9. As adaptive immunity evolved in vertebrates, the more ancient system of innate immunity was retained. Can you think of any disadvantages to having a dual system of immunity? Would you argue that either system is more essential?

CLINICAL FOCUS QUESTION

What infections are unusually prevalent in individuals with genetic defects in TLRs or the MyD88-dependent TLR signaling pathway? In individuals with defects in pathways activating the production or antiviral activities of IFN-α and IFN-β? Why is it thought that these individuals aren’t susceptible to a wider range of diseases, and what evidence supports this hypothesis?

ANALYZE THE DATA

As a veterinary immunologist, you are an expert on the roles of innate and adaptive immune responses in animal infectious diseases, so when local residents in your town started finding large numbers of sick wild mice in their backyards, you were asked to investigate. After some months’ investigation, you find that the mice are infected with a new mouse virus, which you call raccoon virus (RV), as mice become infected by contact with virus-containing urine from infected raccoons living in the same area.

While a virologist colleague is characterizing the virus, you initiate studies of the immune response to RV, using inbred mice from your colony. You find that RV infects the bladder epithelium, leading rapidly to an inflammatory infiltrate of neutrophils and monocytes. The virus can spread to the kidneys, and in your colony about one-third of the infected mice die of bladder and kidney damage within a week; the others gradually return to health.

You investigate what aspects of the immune response provide protection in mice that recover, using mice already available in your lab in which genes encoding some TLRs and some proteins in the TLR signaling pathways have been knocked out (indicated by “-/-”, which means the mice are homozygous for that knock-out mutation). You infect groups of several dozen wild-type and knockout mice with the virus and monitor their survival for 21 days. The percentage of mice in each group that survive to 21 days is tabulated below.

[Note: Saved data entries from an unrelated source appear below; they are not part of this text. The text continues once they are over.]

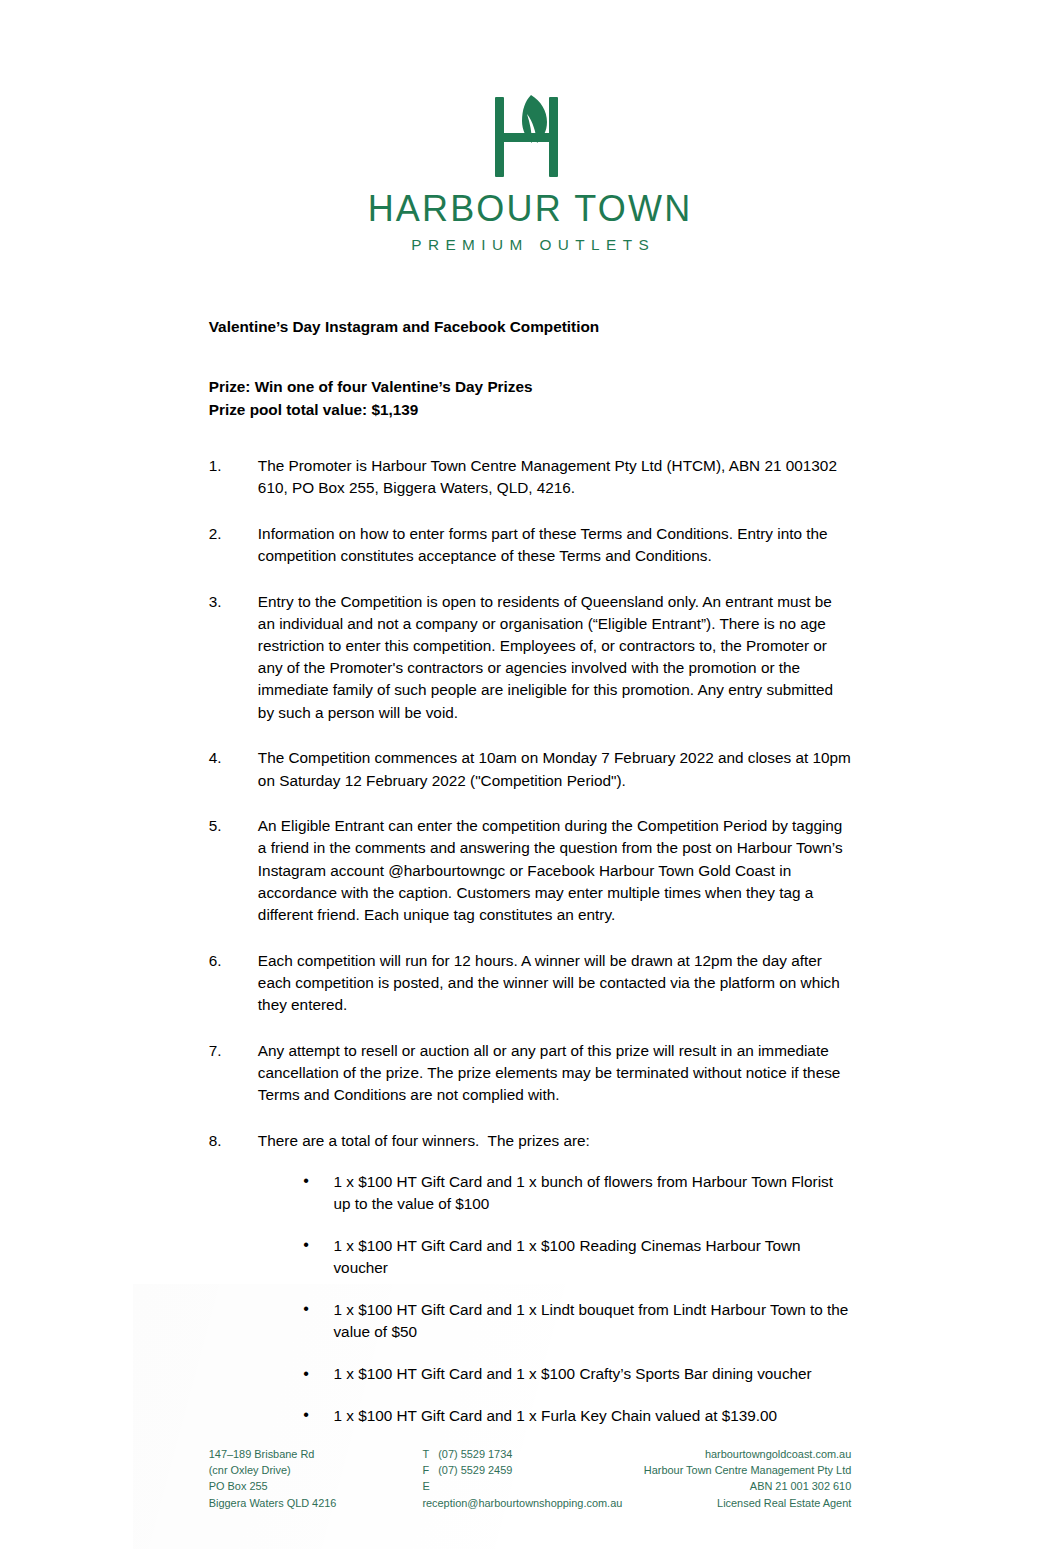HARBOUR TOWN
PREMIUM OUTLETS
Valentine’s Day Instagram and Facebook Competition
Prize: Win one of four Valentine’s Day Prizes
Prize pool total value: $1,139
The Promoter is Harbour Town Centre Management Pty Ltd (HTCM), ABN 21 001302 610, PO Box 255, Biggera Waters, QLD, 4216.
Information on how to enter forms part of these Terms and Conditions. Entry into the competition constitutes acceptance of these Terms and Conditions.
Entry to the Competition is open to residents of Queensland only. An entrant must be an individual and not a company or organisation (“Eligible Entrant”). There is no age restriction to enter this competition. Employees of, or contractors to, the Promoter or any of the Promoter's contractors or agencies involved with the promotion or the immediate family of such people are ineligible for this promotion. Any entry submitted by such a person will be void.
The Competition commences at 10am on Monday 7 February 2022 and closes at 10pm on Saturday 12 February 2022 ("Competition Period").
An Eligible Entrant can enter the competition during the Competition Period by tagging a friend in the comments and answering the question from the post on Harbour Town’s Instagram account @harbourtowngc or Facebook Harbour Town Gold Coast in accordance with the caption. Customers may enter multiple times when they tag a different friend. Each unique tag constitutes an entry.
Each competition will run for 12 hours. A winner will be drawn at 12pm the day after each competition is posted, and the winner will be contacted via the platform on which they entered.
Any attempt to resell or auction all or any part of this prize will result in an immediate cancellation of the prize. The prize elements may be terminated without notice if these Terms and Conditions are not complied with.
There are a total of four winners. The prizes are:
1 x $100 HT Gift Card and 1 x bunch of flowers from Harbour Town Florist up to the value of $100
1 x $100 HT Gift Card and 1 x $100 Reading Cinemas Harbour Town voucher
1 x $100 HT Gift Card and 1 x Lindt bouquet from Lindt Harbour Town to the value of $50
1 x $100 HT Gift Card and 1 x $100 Crafty’s Sports Bar dining voucher
1 x $100 HT Gift Card and 1 x Furla Key Chain valued at $139.00
| 147–189 Brisbane Rd (cnr Oxley Drive) PO Box 255 Biggera Waters QLD 4216 | T (07) 5529 1734 F (07) 5529 2459 E reception@harbourtownshopping.com.au | harbourtowngoldcoast.com.au Harbour Town Centre Management Pty Ltd ABN 21 001 302 610 Licensed Real Estate Agent |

Mouse	Percentage of mice surviving at 21 days
Wild-type	67
TLR3–/–	62
TLR4–/–	63
TLR7–/–	5
TLR9–/–	66
MyD88–/–	3
TRIF–/–	65

1. From the data in the table, what can you conclude about the role of the innate response in protection against innate immune response in protection against the virus? What do these data suggest is the viral component inducing the protective response? Justify your answer.
2. Further studies show that the inflammatory infiltrate is required for the protection of mice against lethal infections with the virus. Explain the likely process by which the innate immune response to RV is induced and provides protection against this virus.
3. Your virologist colleague shows that the virus replicates in the cytosol of infected bladder epithelial cells, with a double-stranded RNA (dsRNA) intermediate in the replication cycle. Would you expect the infected epithelial cells to make their own protective innate response? Explain how such a response might be generated. The fact that the inflammatory infiltrate is required indicates that the epithelial cells are not generating their own protective response. Why do you think this might be?